WHAT YOU HAVE TO DO: Before you return the entries below, strip out the pictures and keep all else exact.

DATA TO USE:
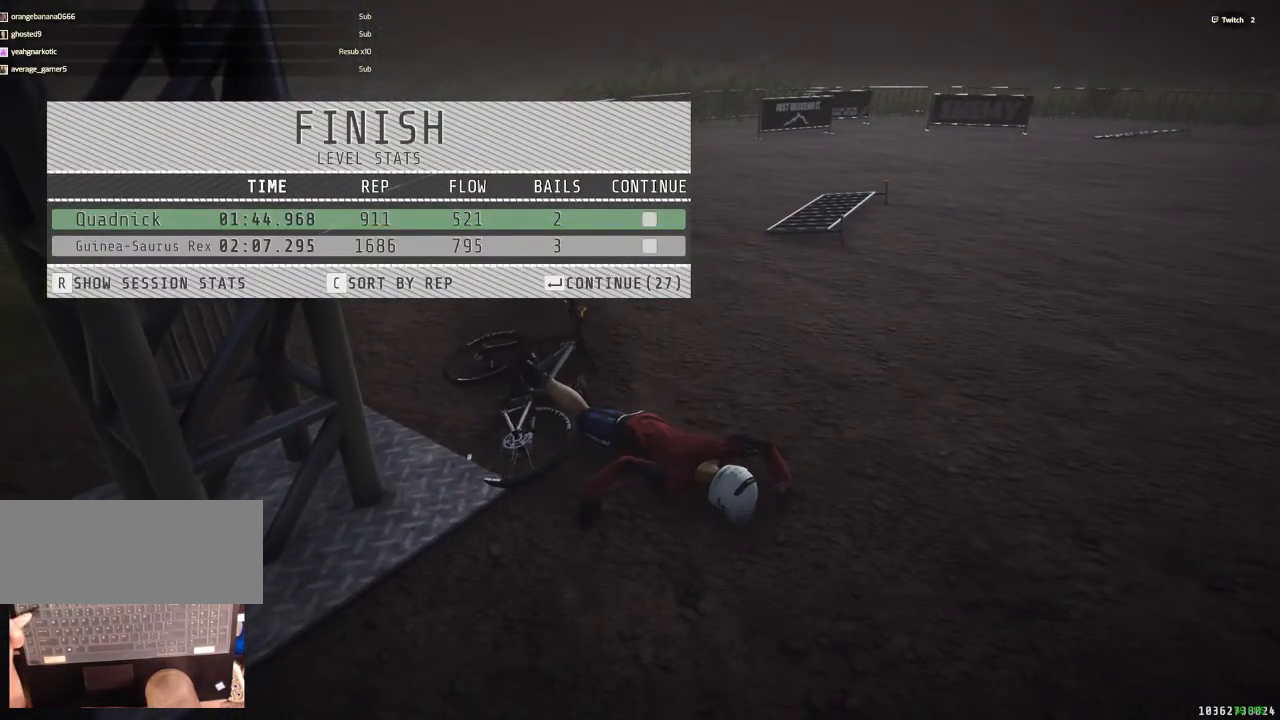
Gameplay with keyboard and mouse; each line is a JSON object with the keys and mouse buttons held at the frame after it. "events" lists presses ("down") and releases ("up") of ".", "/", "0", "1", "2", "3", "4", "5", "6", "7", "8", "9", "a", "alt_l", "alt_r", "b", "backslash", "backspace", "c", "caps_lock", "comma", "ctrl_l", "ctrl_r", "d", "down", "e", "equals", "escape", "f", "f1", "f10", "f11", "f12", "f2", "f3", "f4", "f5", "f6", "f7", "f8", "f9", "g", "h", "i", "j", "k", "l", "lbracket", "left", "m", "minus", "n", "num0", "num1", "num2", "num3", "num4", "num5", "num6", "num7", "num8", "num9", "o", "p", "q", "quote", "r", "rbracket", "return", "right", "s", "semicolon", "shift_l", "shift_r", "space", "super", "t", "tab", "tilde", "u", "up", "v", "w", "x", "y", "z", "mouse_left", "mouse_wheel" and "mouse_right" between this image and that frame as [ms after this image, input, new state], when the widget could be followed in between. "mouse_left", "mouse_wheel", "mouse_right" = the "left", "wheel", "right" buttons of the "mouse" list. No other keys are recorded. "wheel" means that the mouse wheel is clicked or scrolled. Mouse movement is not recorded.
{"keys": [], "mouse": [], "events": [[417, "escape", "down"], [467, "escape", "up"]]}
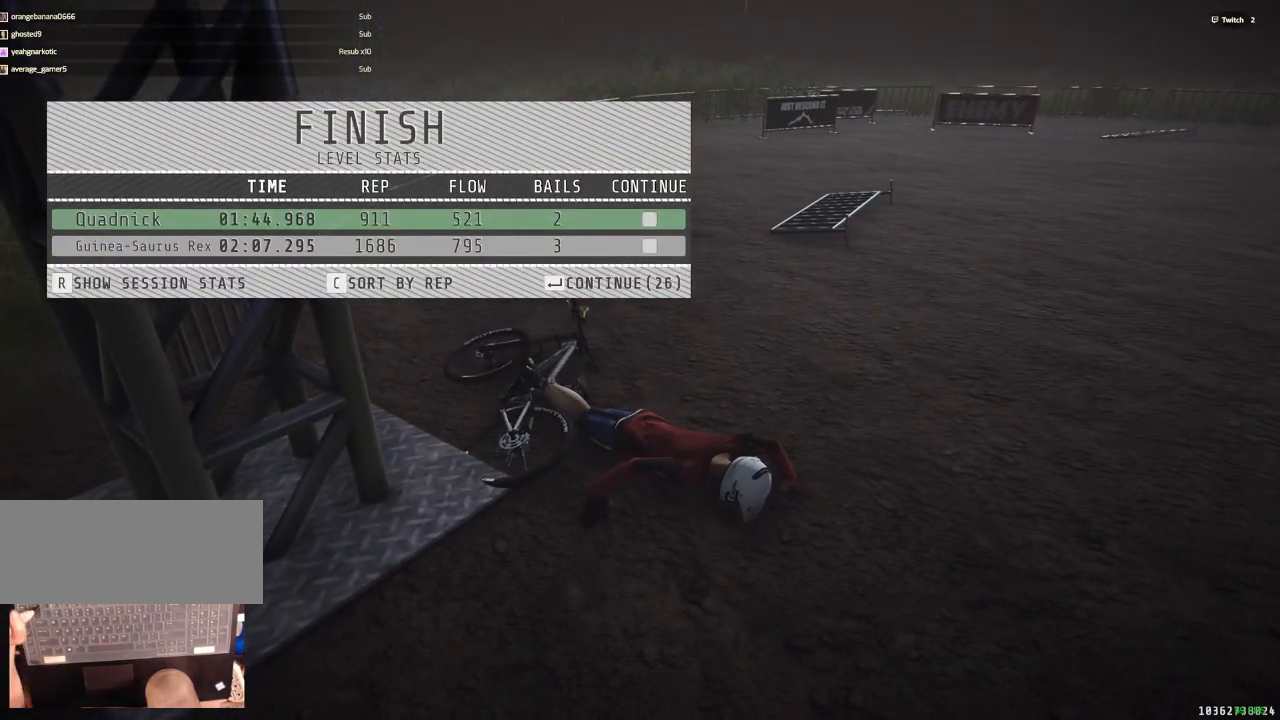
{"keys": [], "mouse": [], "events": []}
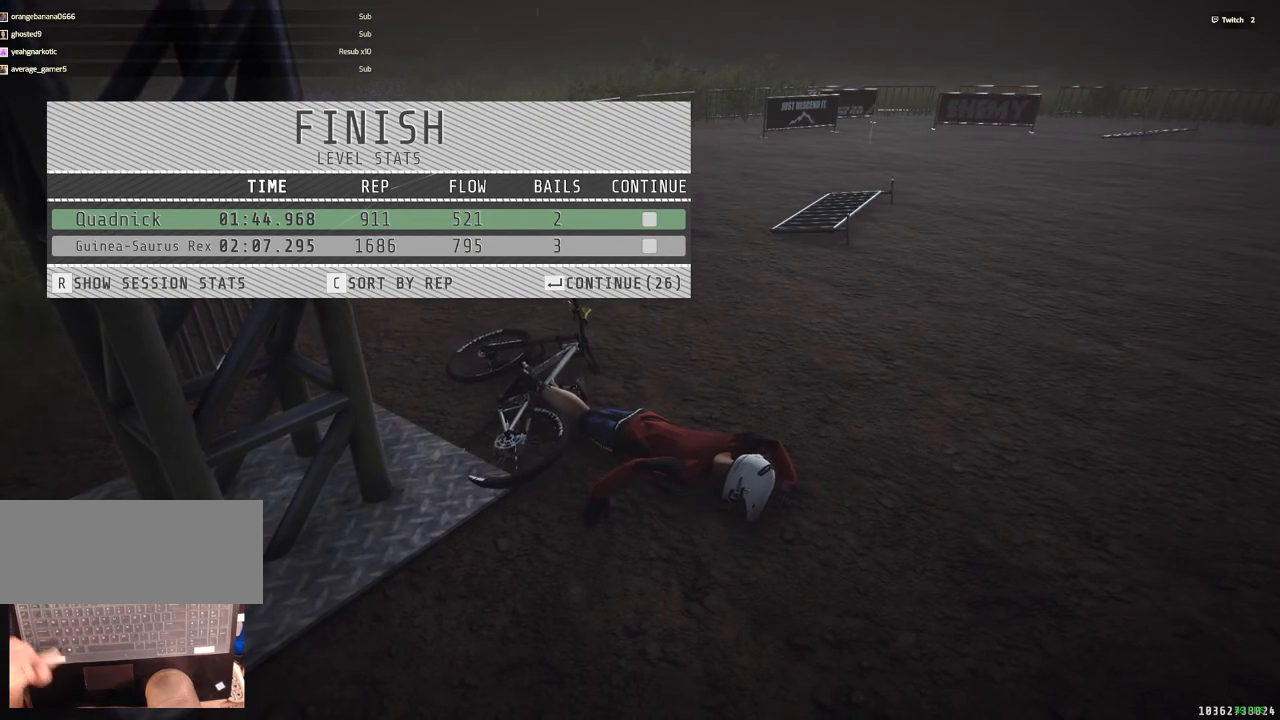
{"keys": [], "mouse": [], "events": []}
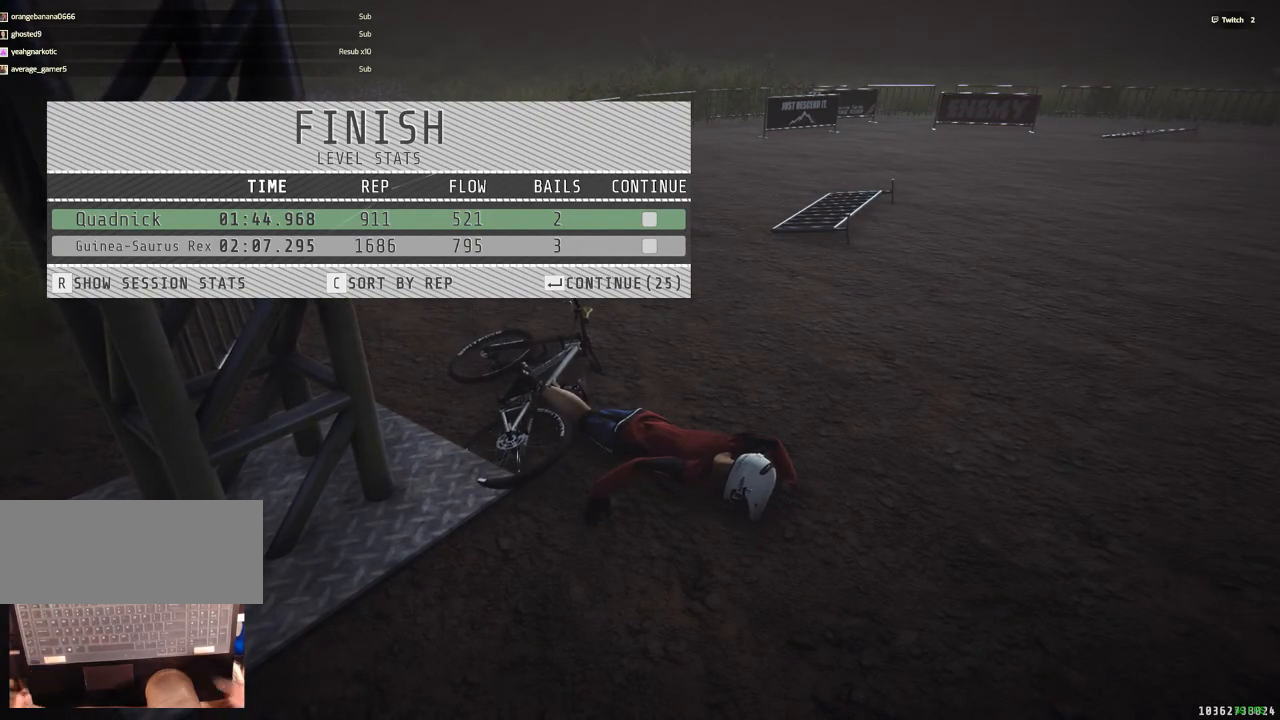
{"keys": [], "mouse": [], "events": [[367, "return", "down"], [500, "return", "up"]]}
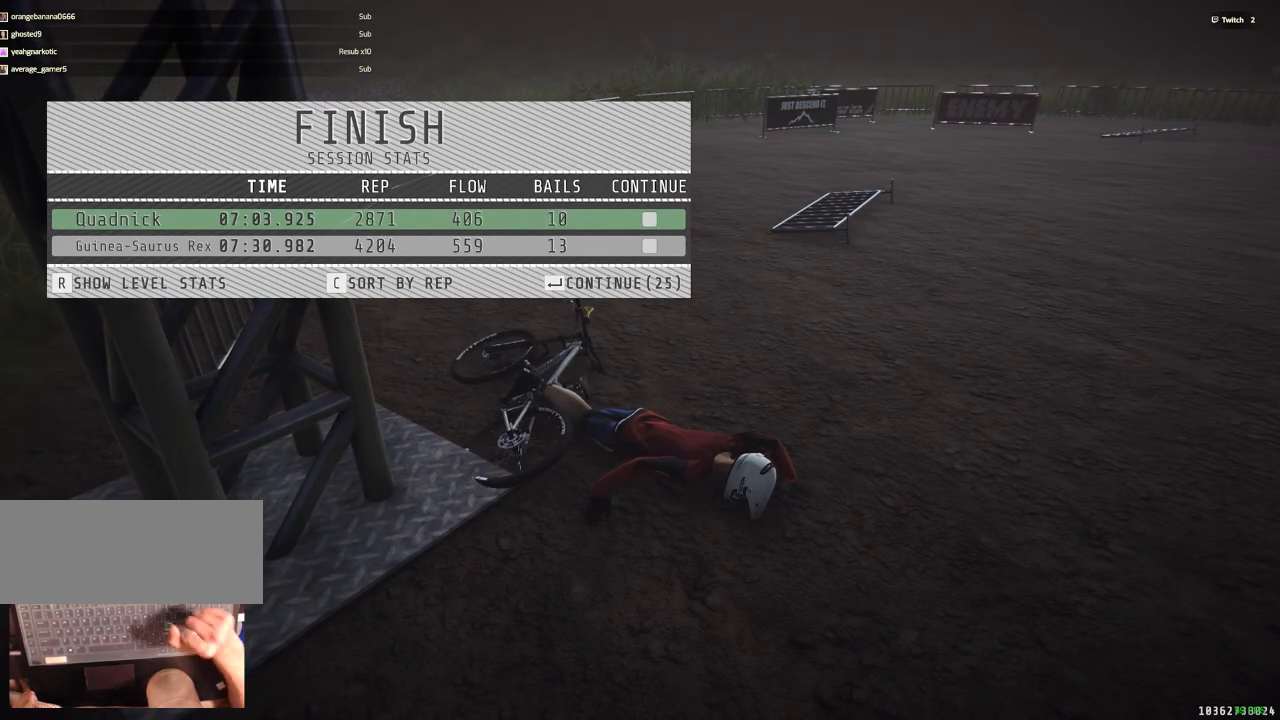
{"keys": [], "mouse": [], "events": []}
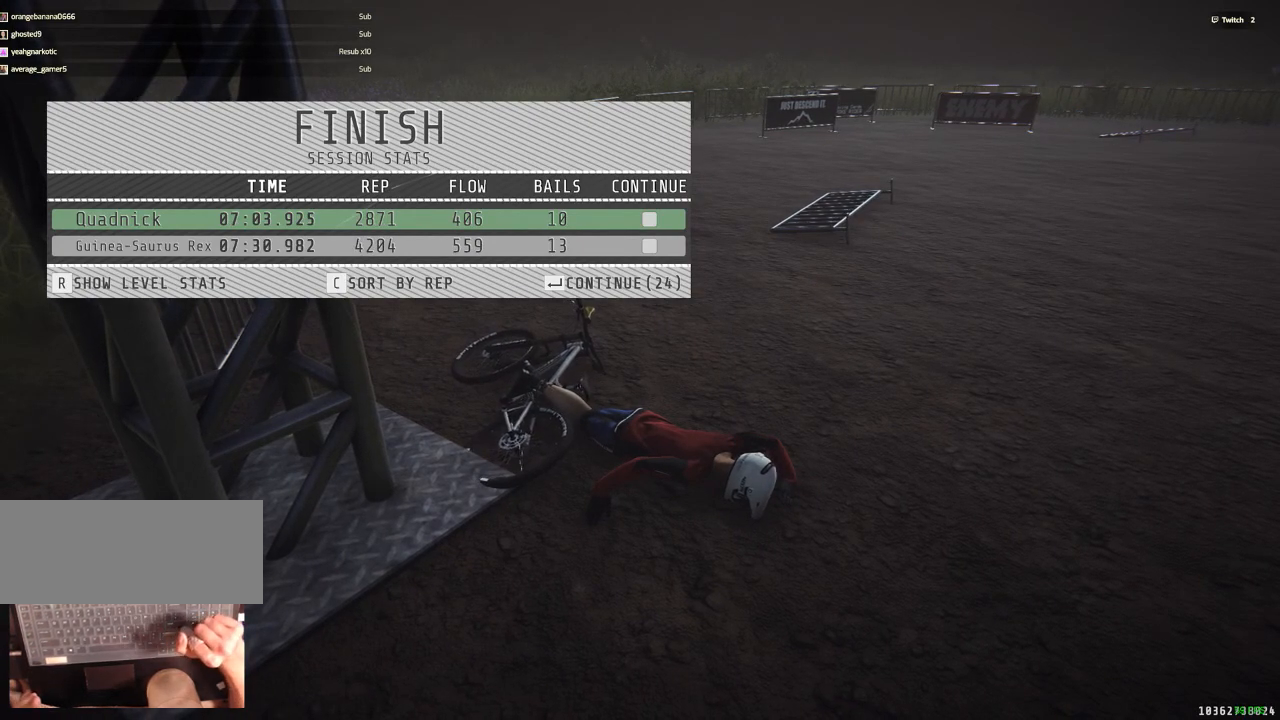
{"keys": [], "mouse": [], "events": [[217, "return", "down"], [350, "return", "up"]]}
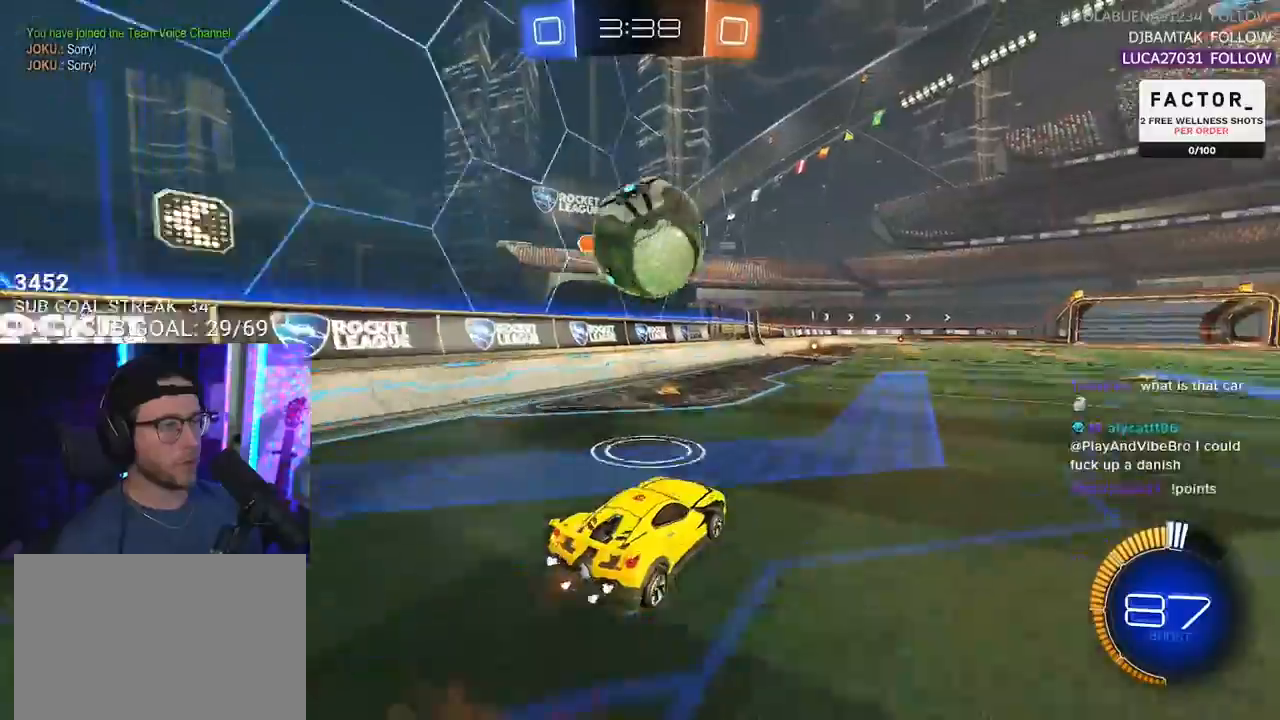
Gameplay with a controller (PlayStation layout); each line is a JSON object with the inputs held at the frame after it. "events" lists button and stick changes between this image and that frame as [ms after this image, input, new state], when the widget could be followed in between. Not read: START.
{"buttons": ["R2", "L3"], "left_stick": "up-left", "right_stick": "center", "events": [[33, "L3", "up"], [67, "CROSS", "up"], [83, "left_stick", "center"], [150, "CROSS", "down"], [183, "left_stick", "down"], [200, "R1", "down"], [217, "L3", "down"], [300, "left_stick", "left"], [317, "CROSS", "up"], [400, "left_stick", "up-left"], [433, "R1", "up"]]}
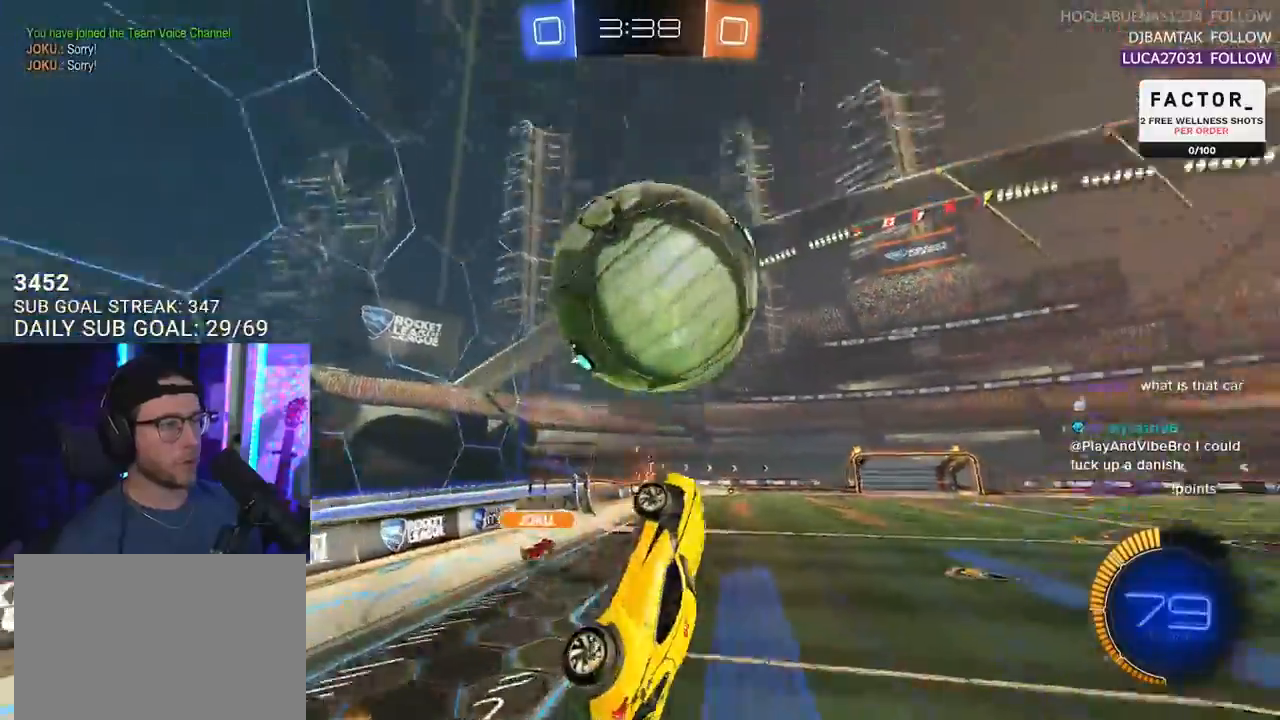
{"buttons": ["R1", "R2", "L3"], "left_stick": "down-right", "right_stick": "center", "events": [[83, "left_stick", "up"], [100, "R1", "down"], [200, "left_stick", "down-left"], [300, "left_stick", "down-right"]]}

RESPONSE:
Gameplay with keyboard and mouse; each line is a JSON object with the keys and mouse buttons held at the frame after it. "events" lists presses ("down") and releases ("up") of ".", "/", "0", "1", "2", "3", "4", "5", "6", "7", "8", "9", "a", "alt_l", "alt_r", "b", "backslash", "backspace", "c", "caps_lock", "comma", "ctrl_l", "ctrl_r", "d", "down", "e", "equals", "escape", "f", "f1", "f10", "f11", "f12", "f2", "f3", "f4", "f5", "f6", "f7", "f8", "f9", "g", "h", "i", "j", "k", "l", "lbracket", "left", "m", "minus", "n", "num0", "num1", "num2", "num3", "num4", "num5", "num6", "num7", "num8", "num9", "o", "p", "q", "quote", "r", "rbracket", "return", "right", "s", "semicolon", "shift_l", "shift_r", "space", "super", "t", "tab", "tilde", "u", "up", "v", "w", "x", "y", "z", "mouse_left", "mouse_wheel" and "mouse_right" between this image and that frame as [ms after this image, input, new state], when the widget could be followed in between. "mouse_left", "mouse_wheel", "mouse_right" = the "left", "wheel", "right" buttons of the "mouse" list. No other keys are recorded. "wheel" means that the mouse wheel is clicked or scrolled. Mouse movement is not recorded.
{"keys": [], "mouse": [], "events": [[417, "escape", "down"], [467, "escape", "up"]]}
{"keys": [], "mouse": [], "events": []}
{"keys": [], "mouse": [], "events": []}
{"keys": [], "mouse": [], "events": [[367, "return", "down"], [500, "return", "up"]]}
{"keys": [], "mouse": [], "events": []}
{"keys": [], "mouse": [], "events": [[217, "return", "down"], [350, "return", "up"]]}
Gameplay with a controller (PlayStation layout); each line is a JSON object with the inputs held at the frame after it. "events" lists button and stick changes between this image and that frame as [ms after this image, input, new state], when the widget could be followed in between. Not read: START.
{"buttons": ["R2", "L3"], "left_stick": "up-left", "right_stick": "center", "events": [[33, "L3", "up"], [67, "CROSS", "up"], [83, "left_stick", "center"], [150, "CROSS", "down"], [183, "left_stick", "down"], [200, "R1", "down"], [217, "L3", "down"], [300, "left_stick", "left"], [317, "CROSS", "up"], [400, "left_stick", "up-left"], [433, "R1", "up"]]}
{"buttons": ["R1", "R2", "L3"], "left_stick": "down-right", "right_stick": "center", "events": [[83, "left_stick", "up"], [100, "R1", "down"], [200, "left_stick", "down-left"], [300, "left_stick", "down-right"]]}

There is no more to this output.